Selector


October 12, 2018 Maithilish

Query, Region and Field

In this chapter we describe how to build query using JSoup Selectors.

Selectors

In Example-1, we query price data from defs/examples/page/acme-quote.html page. The price snippet from this page is

<div id="price_tick">
    <span id="price_tick_span">
        <strong>315.25</strong>
    </span>
</div>

To access the value the JSoup selector is

div#price_tick/*

Use Chrome to get Selector

Chrome browser can assist you in constructing the Selector or XPath. To do that, open the HTML page in Chrome and select the item which we are interested. Next, right click to open the context menu and select Inspect from the list to open the Inspect panel. Then in Inspect panel, select the highlighted item and right click and select copy menu.

Scoopi web scraper get JSoup selector from Chrome

The Copy have option, among other things, to copy the Selector or XPath to clipboard. Copy and paste the selector to editor. For price, selector provided by chrome is

#price_tick_span > strong

We are using slightly different selector in the example as selectors can be constructed with different elements.

JSoup Selector Syntax

To access complex items, we may have to use functions to access specific item. Learn more about selector in JSoup Selector Syntax and JSoup Selector API.

Query – Region and Field

Selector has to be further split into region and field to optimize the query performance.
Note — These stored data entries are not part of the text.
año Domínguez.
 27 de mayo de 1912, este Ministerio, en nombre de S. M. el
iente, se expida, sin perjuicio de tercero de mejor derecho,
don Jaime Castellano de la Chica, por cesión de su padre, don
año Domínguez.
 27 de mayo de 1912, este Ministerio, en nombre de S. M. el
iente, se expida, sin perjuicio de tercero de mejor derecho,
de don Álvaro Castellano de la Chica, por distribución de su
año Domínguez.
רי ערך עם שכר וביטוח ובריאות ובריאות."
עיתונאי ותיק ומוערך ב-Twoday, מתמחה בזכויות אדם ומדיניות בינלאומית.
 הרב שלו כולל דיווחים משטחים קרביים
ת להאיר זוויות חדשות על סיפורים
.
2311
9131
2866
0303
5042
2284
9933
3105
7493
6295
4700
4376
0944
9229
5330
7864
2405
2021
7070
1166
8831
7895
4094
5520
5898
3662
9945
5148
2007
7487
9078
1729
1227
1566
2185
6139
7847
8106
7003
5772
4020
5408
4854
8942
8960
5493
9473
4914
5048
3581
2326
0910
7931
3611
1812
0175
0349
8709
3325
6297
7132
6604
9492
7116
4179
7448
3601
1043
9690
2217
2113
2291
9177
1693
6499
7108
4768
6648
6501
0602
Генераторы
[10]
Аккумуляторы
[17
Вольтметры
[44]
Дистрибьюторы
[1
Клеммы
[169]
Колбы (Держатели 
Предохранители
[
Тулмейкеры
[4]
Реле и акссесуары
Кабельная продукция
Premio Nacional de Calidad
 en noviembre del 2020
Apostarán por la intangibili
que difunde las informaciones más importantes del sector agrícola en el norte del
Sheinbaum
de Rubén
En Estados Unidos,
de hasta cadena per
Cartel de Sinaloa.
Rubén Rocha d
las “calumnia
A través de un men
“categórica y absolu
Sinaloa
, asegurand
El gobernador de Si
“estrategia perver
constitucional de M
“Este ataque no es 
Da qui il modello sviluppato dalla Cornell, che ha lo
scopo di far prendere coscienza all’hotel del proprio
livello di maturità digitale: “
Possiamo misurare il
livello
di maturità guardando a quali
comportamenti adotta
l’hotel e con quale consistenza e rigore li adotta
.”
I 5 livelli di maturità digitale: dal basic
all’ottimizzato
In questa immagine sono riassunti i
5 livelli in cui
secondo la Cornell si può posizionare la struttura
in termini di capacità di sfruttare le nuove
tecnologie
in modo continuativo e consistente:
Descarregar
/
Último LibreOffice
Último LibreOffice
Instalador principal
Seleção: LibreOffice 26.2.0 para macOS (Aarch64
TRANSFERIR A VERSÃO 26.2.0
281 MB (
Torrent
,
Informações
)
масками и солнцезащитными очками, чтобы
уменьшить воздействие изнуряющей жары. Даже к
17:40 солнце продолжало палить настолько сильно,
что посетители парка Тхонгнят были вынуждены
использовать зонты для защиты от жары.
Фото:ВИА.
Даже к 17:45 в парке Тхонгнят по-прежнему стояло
For example, take the case of table

....
....
<table>
    <tr>
        <td colspan="1">Sources of Funds</td>           
        ....
    </tr>    
    <tr>
            <td colspan="1">Share Capital</td>
            <td>804.72</td>
            <td>801.55</td>
            <td>795.32</td>
            <td>790.18</td>
            <td>781.84</td>
    </tr>

The selector to access table data is

table:contains(Sources Of Funds) > tr:nth-child(2) > td:nth-child(1)

In case we use the selector to get each and every <td> item in table, JSoup has to parse the entire page, build DOM and then zero in on particular node for each item and parse becomes quite expensive.

To optimize the parse, split the selector into two components – region and field. The query, after the split, becomes

dataDefs:

  bs:
    axis:
      row:
        query:
          region: "table:contains(Sources Of Funds)"
          field: "tr:nth-child(2) > td:nth-child(1)"

Now, Scoopi fires the region query and parse the table and its child nodes and caches it in a HashMap. Next, it uses the field query on the cached node, instead of entire page, to get the target node. As cached region nodes are subset of entire page, fields selector query the subset instead of entire page.

For each region query, Scoopi first consult the cache and if it finds it in cache then it is reused. Page is parsed only when region node is not found in cache.

While splitting the selector, put the top most element of the area which we are interested in region and the selector to access its children in the field property. In the above example, it is quite natural to select and cache the table as it is top most element of the area we are interested in and subsequently, access its children repeatedly with field selector.

Dynamic Query

When scraping single data point, we can hard code the selector as

query:
  region: "table:contains(Sources Of Funds)"
  field: "tr:nth-child(2) > td:nth-child(1)"

But, to access next <tr> we need another query with field as tr:nth-child(3) > td:nth-child(1). To access a table with 5 cols and 4 rows, we need to define 20 queries.

Instead, we can use Scoopi dynamic query feature. The hard coded query can be converted into dynamic query with substitution variables.

query:
  region: "table:contains(Sources Of Funds)"
  field: "tr:nth-child(%{row.index}) > td:nth-child(1)"

Scoopi dynamically substitute the variable %{row.index} with the index value of the member and fires the query. With the dynamic query, we can scrape any number of rows or cols with single query.

Allowed variables are

%{col.index}
%{col.match}
%{row.index}
%{row.match}

The subsequent chapters covers dynamic queries extensively with more examples.